In Iowa County, IA, a caller reported “a cut” to his arm from a weed whacker. The dispatcher was able to see the wound and noticed significant blood loss. Seconds later, the caller started to drift in and out of consciousness. A Med-Flight, not a paramedic, was sent up, saving critical minutes…and the man survived.
In Anoka County, MN, a man was injured after being held hostage in a hotel but was able to discreetly live-stream from his cell phone, allowing the dispatcher to guide a SWAT team so they could make a successful rescue and arrest two suspects.
To date, live video has been used in the most critical calls: thousands of fire calls, vehicle related incidents, and medical emergencies. And we’ve helped deliver babies when the ambulance didn’t arrive in time.
Today, we partner with more than 1,000 agencies in 49 states and protect nearly 100 million people.
Prepared is now regarded as an indispensable tool. As Shamoya told us: “If it was taken away now, we’d go back to how things were, which left a lot of questions as we were not able to see what was going on.
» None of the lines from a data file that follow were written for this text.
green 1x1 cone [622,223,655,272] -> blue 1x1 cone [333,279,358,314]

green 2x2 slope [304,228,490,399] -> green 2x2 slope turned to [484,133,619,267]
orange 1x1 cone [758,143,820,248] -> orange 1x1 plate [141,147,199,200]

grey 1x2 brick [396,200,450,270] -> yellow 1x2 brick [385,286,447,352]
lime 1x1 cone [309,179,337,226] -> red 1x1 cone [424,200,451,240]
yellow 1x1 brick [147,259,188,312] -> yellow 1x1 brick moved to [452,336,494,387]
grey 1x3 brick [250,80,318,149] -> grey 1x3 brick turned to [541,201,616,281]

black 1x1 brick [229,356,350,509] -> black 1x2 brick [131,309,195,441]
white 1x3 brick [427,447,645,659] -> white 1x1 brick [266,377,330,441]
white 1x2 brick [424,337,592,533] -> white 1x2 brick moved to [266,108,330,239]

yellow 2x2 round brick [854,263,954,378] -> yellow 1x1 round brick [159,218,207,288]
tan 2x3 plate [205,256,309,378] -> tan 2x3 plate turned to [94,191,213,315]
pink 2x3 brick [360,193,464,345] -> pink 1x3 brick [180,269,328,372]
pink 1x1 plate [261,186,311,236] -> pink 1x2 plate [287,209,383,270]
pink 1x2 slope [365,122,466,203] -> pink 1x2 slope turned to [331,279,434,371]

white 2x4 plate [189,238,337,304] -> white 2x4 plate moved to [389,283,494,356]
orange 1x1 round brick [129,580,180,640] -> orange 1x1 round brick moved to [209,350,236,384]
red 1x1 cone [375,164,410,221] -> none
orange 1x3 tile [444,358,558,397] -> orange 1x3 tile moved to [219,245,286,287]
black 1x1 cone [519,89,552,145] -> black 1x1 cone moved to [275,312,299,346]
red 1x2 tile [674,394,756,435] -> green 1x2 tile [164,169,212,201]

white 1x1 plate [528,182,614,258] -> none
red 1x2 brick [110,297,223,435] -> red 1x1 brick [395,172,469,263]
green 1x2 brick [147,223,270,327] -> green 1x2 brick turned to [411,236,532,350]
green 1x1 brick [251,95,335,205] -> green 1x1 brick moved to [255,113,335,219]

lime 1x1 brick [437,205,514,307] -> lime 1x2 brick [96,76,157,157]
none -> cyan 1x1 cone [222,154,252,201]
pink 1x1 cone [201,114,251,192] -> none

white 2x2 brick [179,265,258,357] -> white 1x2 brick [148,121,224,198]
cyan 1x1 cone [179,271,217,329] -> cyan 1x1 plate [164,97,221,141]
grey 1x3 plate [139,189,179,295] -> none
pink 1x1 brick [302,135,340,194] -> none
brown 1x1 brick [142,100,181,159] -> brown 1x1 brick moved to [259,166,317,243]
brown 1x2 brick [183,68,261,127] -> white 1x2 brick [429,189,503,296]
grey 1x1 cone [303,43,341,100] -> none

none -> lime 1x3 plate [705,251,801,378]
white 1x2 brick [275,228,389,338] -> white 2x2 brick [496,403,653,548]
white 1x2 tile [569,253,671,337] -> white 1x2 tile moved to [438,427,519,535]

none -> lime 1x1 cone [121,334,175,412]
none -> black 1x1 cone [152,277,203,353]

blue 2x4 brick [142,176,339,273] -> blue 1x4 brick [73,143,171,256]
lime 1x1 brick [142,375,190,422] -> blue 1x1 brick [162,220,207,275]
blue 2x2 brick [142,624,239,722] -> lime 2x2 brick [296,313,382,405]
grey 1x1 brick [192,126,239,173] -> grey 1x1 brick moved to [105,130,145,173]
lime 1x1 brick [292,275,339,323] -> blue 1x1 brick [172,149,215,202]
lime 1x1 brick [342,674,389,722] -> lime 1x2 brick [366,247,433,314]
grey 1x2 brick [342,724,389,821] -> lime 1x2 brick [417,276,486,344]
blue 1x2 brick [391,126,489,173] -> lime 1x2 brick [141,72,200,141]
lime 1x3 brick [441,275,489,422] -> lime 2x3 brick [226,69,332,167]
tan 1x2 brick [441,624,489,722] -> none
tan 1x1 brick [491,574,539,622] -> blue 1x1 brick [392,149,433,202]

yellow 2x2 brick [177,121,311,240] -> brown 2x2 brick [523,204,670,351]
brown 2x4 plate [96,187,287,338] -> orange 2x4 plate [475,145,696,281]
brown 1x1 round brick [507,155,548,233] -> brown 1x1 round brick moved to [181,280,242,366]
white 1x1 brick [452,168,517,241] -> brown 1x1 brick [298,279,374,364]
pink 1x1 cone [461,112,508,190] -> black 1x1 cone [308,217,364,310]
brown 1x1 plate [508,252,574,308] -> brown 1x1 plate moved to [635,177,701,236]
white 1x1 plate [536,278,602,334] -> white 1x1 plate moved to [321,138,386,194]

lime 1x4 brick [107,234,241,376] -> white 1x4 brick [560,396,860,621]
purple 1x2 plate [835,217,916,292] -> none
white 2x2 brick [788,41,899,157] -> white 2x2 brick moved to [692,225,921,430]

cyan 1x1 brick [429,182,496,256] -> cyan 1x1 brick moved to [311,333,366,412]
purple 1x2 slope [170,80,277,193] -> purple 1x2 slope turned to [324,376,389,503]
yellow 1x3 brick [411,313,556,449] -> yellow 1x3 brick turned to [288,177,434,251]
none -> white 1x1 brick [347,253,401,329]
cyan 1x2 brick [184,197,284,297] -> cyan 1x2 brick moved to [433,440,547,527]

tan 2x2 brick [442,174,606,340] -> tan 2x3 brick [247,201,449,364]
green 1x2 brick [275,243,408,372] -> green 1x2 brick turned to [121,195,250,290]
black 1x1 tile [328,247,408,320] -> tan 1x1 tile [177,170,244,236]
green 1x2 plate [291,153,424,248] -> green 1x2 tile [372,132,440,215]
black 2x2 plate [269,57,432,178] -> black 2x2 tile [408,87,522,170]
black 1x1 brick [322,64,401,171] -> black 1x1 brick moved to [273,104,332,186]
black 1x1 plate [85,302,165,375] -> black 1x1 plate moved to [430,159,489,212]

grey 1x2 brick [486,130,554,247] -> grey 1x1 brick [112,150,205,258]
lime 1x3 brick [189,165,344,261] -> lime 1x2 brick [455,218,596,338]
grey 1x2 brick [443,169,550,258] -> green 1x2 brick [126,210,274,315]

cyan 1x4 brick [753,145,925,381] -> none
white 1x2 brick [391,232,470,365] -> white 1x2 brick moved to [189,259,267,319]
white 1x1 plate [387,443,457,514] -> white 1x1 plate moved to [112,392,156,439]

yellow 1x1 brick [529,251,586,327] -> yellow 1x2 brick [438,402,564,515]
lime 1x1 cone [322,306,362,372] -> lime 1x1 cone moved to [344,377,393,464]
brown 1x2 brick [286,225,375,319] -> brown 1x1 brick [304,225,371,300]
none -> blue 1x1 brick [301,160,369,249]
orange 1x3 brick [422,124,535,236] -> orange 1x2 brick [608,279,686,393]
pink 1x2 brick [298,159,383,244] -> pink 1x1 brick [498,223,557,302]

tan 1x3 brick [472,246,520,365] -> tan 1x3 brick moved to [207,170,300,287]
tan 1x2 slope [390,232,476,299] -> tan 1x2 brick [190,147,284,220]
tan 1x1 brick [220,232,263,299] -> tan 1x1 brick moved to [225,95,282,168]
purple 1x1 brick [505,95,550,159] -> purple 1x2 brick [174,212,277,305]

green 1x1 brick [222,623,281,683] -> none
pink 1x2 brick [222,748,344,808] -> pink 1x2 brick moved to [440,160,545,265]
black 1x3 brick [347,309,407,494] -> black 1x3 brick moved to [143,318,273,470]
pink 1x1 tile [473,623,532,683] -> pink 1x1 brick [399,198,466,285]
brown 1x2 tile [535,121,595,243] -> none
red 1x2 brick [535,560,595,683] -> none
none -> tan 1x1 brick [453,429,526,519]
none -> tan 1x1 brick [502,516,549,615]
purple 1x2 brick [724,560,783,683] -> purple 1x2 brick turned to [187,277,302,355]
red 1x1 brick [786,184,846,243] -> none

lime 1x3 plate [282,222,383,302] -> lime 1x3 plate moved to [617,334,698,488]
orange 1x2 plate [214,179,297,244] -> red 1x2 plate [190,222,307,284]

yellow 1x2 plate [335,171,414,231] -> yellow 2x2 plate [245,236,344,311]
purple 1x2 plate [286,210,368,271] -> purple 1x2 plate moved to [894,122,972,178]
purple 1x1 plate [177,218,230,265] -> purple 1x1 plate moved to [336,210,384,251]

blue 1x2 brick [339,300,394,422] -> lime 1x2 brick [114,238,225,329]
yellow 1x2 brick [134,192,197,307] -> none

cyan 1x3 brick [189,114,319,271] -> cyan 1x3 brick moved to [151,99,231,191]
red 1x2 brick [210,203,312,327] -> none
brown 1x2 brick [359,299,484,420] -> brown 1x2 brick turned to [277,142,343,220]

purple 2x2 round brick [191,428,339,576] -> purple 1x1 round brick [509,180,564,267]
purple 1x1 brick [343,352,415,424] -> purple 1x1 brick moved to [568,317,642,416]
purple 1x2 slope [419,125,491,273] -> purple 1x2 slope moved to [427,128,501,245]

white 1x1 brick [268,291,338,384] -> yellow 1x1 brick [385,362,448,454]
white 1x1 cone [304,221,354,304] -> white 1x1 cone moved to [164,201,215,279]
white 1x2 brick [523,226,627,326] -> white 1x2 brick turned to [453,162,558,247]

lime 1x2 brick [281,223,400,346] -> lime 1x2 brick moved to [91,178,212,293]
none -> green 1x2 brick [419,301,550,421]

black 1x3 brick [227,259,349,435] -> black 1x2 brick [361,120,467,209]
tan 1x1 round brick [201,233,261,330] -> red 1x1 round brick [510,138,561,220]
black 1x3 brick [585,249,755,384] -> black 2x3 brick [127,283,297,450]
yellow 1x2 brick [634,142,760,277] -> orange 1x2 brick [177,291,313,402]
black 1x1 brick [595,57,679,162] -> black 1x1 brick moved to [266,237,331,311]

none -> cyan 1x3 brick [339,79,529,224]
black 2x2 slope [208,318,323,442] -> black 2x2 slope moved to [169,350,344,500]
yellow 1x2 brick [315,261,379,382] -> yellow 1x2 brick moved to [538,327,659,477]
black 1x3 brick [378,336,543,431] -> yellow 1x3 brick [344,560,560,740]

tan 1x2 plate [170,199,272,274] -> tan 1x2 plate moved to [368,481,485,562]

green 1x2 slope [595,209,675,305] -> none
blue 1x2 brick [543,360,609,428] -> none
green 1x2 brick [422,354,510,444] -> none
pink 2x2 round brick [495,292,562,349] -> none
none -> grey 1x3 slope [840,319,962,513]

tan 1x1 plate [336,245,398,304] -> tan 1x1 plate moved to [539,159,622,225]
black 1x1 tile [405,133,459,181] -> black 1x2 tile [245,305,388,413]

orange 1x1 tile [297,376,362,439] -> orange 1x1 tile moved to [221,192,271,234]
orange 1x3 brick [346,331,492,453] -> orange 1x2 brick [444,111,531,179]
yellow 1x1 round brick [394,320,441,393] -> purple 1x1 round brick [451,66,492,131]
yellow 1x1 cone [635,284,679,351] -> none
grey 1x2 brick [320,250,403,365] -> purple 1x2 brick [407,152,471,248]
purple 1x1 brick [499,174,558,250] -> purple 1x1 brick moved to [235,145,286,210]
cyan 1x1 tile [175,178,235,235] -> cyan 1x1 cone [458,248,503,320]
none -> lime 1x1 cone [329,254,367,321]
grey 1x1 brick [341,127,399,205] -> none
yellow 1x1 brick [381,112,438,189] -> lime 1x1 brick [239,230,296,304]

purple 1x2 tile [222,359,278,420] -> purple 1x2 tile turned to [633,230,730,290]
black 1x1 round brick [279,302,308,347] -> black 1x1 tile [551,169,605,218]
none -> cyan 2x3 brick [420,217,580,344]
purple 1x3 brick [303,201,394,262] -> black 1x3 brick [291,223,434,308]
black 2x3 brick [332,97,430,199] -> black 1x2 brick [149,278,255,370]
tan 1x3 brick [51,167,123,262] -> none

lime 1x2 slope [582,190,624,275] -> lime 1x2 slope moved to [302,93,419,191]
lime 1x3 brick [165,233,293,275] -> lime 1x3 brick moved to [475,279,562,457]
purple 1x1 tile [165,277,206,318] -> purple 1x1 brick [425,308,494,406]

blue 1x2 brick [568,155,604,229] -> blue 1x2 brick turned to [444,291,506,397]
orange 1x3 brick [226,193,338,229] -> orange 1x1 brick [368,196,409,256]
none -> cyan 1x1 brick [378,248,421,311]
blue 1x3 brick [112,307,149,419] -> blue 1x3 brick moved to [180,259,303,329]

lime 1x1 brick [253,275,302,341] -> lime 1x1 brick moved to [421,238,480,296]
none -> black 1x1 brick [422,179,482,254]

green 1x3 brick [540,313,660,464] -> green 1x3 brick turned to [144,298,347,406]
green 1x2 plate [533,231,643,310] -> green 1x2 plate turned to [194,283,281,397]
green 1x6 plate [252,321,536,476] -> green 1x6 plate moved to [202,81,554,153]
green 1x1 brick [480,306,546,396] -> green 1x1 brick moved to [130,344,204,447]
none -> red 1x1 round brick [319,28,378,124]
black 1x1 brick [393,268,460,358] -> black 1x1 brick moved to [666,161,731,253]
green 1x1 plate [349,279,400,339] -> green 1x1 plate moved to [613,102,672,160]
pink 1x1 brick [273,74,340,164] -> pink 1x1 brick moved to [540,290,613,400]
I’d probably feel helpless in a lot of situations.”
The Future
Had that man’s life in Nevada not been saved, I suspect Prepared would have floundered. We struggled to get our software to be used — live-video included. But the conviction we had in the mission, fueled by witnessing that single incident, made us determined to crack the usage code.
We trusted in what we had built … and that faith paid off. After 12 months of iterating and testing idea after idea to get live video to be used, we cracked the code.
And we learned one valuable lesson: If your product makes sense from a first principles perspective — if it feels like a well-reasoned solution when stripped down to its fundamental purpose — you have to be willing to trust your gut and run through barriers to get it adopted.
Making a real impact often requires seeing the non-obvious answer. Breaking new ground requires an unwavering personal conviction and product confidence.
So know that your vision will be tested. As will your self-belief. But remember: it’s not supposed to be easy.
Be bold, believe in what you’re doing and why you’re doing it… and don’t be afraid to redefine what’s possible. Maybe you’ll save a life along the way.
About Neal Soni: Co-founder at Prepared — specialists in emergency response, driven by a mission to save lives. Launched in 2019. Acquired by Axon in 2025 for a reported $640m. And as VP of Product, Neal writes about his journey, insights, and learnings as one of the architects of that success story.



Inspiring, and well-written!
Incredible how that single 210-second incident became the inflection point for the whole product direction. The part about correcting hand placement three times during CPR shows exactly why visual feedback matters in those situations, I worked adjacent to EMS coordination once and the frustation of dispatchers trying to guide procedures blind was palpable. Also really respect the decision to pivot away from six figures of revenue towards a free product that actually saved lives, thats the kind of founder conviction that changes industries.